Alors que l’Orchestre Symphonique de la Monnaie au grand complet est déjà rassemblé sur le plateau de la grande salle Henry Le Bœuf du Palais des Beaux-Arts et qu’on n’attend plus que l’arrivée du chef d’orchestre, arrive sur la scène Peter de Caluwe, tout de noir vêtu et visiblement ému, qui annonce dans un discours sobre et touchant le décès survenu la veille à Pékin de Pierre Audi. C’est à juste titre qu’il rend hommage au metteur en scène franco-libanais avec qui il travailla 16 ans au Nederlandse Opera d’Amsterdam et qui signa ensuite pas moins de 7 spectacles durant les près de 20 ans de mandat de Peter de Caluwe à la tête de La Monnaie, dont un miraculeux sauvetage in extremis de Siegfried et du Crépuscule des dieux, menant ainsi à bien un Ring en déshérence après la défection de Romeo Castellucci.

Après ce moment d’émotion, Alain Altinoglu prend place au podium pour conduire sa formation dans cette œuvre-monde démesurée qu'est la Troisième Symphonie de Mahler. Et dès l’entrée solennelle des huit cors dans le premier mouvement plus long qu’aucune symphonie de Mozart, on est pris par l’intensité et le mystère de la musique et cet art qu’a le chef de maintenir sans cesse la tension sans jamais écraser le discours musical.
Pouvant compter sur un orchestre d’une tenue exceptionnelle à tous les pupitres (cordes souples et disciplinées, cuivres assurés et nobles, bois plein de caractère, percussions mordantes), c’est peu dire qu’Altinoglu a la mesure de cette musique. Tout au long de cette œuvre hors du commun, il guide avec une idéale sûreté ses musiciens. Le chef donne de cette immense ode à la nature, à la vie même, une interprétation remarquablement équilibrée et invariablement juste dans cette façon de laisser parler la musique sans jamais vouloir indûment se mettre en valeur.
Sans se départir à aucun moment d’un parfait naturel et d’une stupéfiante aisance dans cette musique faite de collages et d'inattendues ruptures de ton, Alain Altinoglu réussit à garantir l’unité d’un discours qui est toujours au risque du morcellement.
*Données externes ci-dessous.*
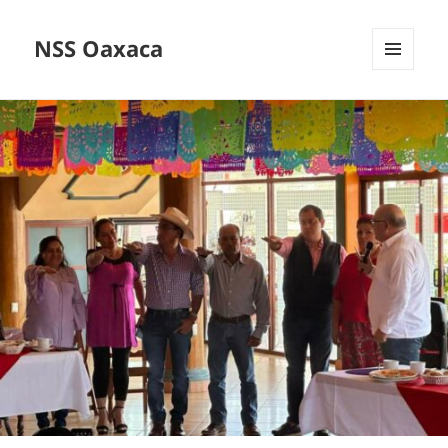
NSS Oaxaca
MENÚ
Y
WIDGETS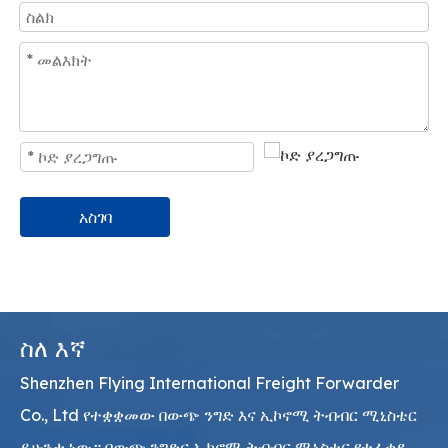
አስገባ
ስለ እኛ
Shenzhen Flying International Freight Forwarder
Co., Ltd የተቋቋመው በውጭ ንግድ እና ኢኮኖሚ ትብብር ሚኒስቴር
ይሁንታ ነው። በውጭ ንግድና ኢኮኖሚ ትብብር ሚኒስቴር የተፈቀደ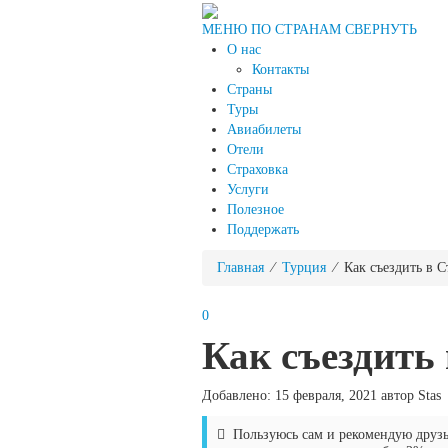
МЕНЮ ПО СТРАНАМ
СВЕРНУТЬ
О нас
Контакты
Страны
Туры
Авиабилеты
Отели
Страховка
Услуги
Полезное
Поддержать
Главная
⁄
Турция
⁄ Как съездить в С
0
Как съездить
Добавлено: 15 февраля, 2021 автор Stas
Пользуюсь сам и рекомендую друз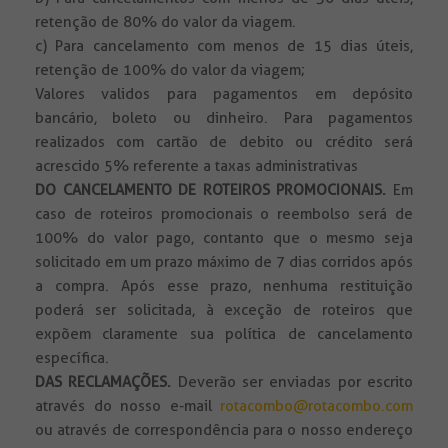
retenção de 80% do valor da viagem.
c) Para cancelamento com menos de 15 dias úteis,
retenção de 100% do valor da viagem;
Valores validos para pagamentos em depósito
bancário, boleto ou dinheiro. Para pagamentos
realizados com cartão de debito ou crédito será
acrescido 5% referente a taxas administrativas
DO CANCELAMENTO DE ROTEIROS PROMOCIONAIS.
Em
caso de roteiros promocionais o reembolso será de
100% do valor pago, contanto que o mesmo seja
solicitado em um prazo máximo de 7 dias corridos após
a compra. Após esse prazo, nenhuma restituição
poderá ser solicitada, à exceção de roteiros que
expõem claramente sua política de cancelamento
específica.
DAS RECLAMAÇÕES.
Deverão ser enviadas por escrito
através do nosso e-mail
rotacombo@rotacombo.com
ou através de correspondência para o nosso endereço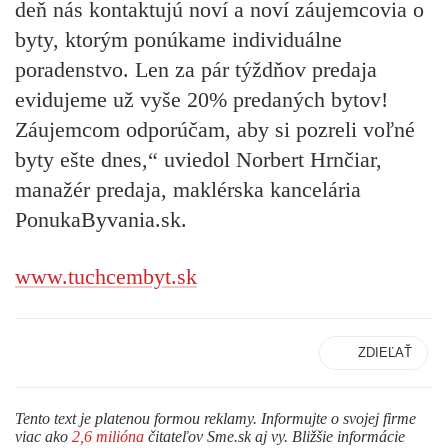
deň nás kontaktujú noví a noví záujemcovia o
byty, ktorým ponúkame individuálne
poradenstvo. Len za pár týždňov predaja
evidujeme
už vyše 20% predaných bytov
!
Záujemcom odporúčam, aby si pozreli
voľné
byty ešte dnes
,“ uviedol Norbert Hrnčiar,
manažér predaja, maklérska kancelária
PonukaByvania.sk.
www.tuchcembyt.sk
ZDIEĽAŤ
Tento text je platenou formou reklamy. Informujte o svojej firme
viac ako
2,6 milióna
čitateľov Sme.sk aj vy. Bližšie informácie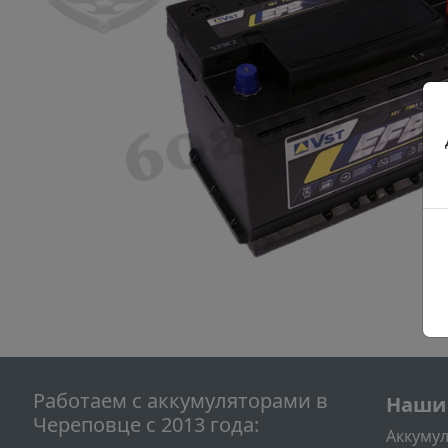
Подва
Работаем с аккумуляторами в
Наши
Череповце с 2013 года:
Аккумул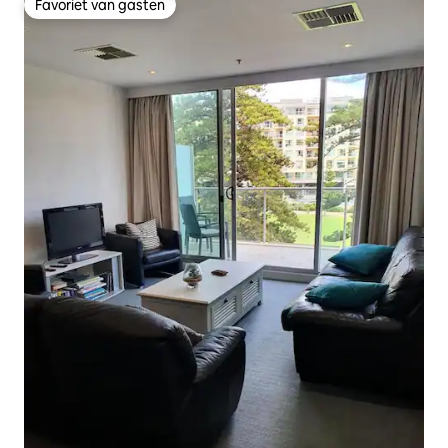
Favoriet van gasten
Favoriet van gasten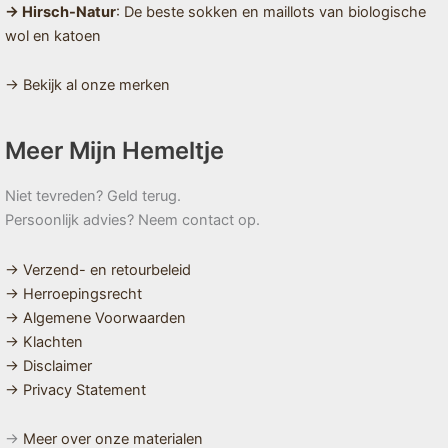
→ Hirsch-Natur
: De beste sokken en maillots van biologische
wol en katoen
→ Bekijk al onze merken
Meer Mijn Hemeltje
Niet tevreden? Geld terug.
Persoonlijk advies? Neem contact op.
→ Verzend- en retourbeleid
→ Herroepingsrecht
→ Algemene Voorwaarden
→ Klachten
→ Disclaimer
→ Privacy Statement
→
Meer over onze materialen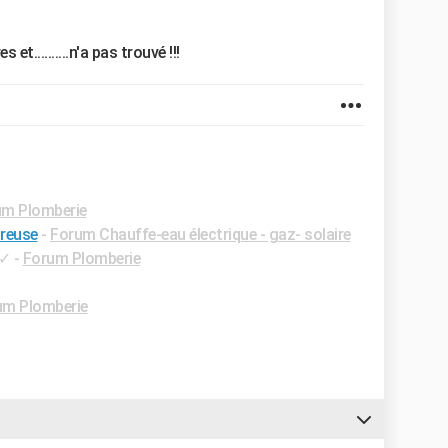
t..........n'a pas trouvé !!!
um Plomberie
reuse
-
Forum Chauffe-eau électrique - gaz- solaire
✓
-
Forum Plomberie
um Plomberie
Après ce fabuleux premier mouvement, on n’est guère étonné d’entendre le public justement ébahi applaudir.
La deuxième partie de la symphonie s’ouvre sur un menuet où Mahler semble par moments se souvenir de Haydn, avec ces cordes charmeuses et ces bois joliment rustiques – bravo au hautbois délicieusement impertinent de Luk Nielandt, et à la clarinette exquisement volubile de Lydia Rossignol ! Heureusement, le chef évite de souligner le trait dans l’innocence comme dans l’ironie. Et tout chante à tout moment, à commencer par les fines interventions de la Konzertmeisterin Saténik Khourdoïan.
Saluons également les solos de Rudy Moercant, qui interprète depuis les coulisses l'exigeant solo de cor de postillon du troisième mouvement avec beaucoup de poésie et d’aplomb, et de la sensible et frémissante Nora Gubisch dans le poignant quatrième mouvement, ce lied sur un profond texte de Nietzsche qui invite à saisir, plus que la souffrance du monde, sa joie « qui désire l’éternité ». Le mouvement suivant apporte un bienvenu moment de détente et de fraîcheur avec l’intervention d’un angélique chœur d’enfants, avant que le chœur de femmes et la soliste n'adoptent un ton plus sérieux quand le texte évoque un Saint-Pierre confessant ses péchés à un Christ tout de bonté.
Mais le plus beau moment de cette interprétation est sans conteste le finale. Les cordes d’une belle profondeur introduisent admirablement ce mouvement avant d’être rejointes par un splendide pupitre de cors puis par la petite harmonie. On sait gré au chef d’atteindre ici à une profondeur sans emphase où l’émotion n’est pas greffée sur la musique mais en émane naturellement, avant que l’œuvre ne se termine sur une apothéose : c’est le cosmos même qui nous happe alors que la sérénité si chèrement acquise est rythmée par les interventions altières des deux timbaliers. Après ces près de cent minutes de musique, on ne peut que se dire que, oui, la beauté peut être de ce monde.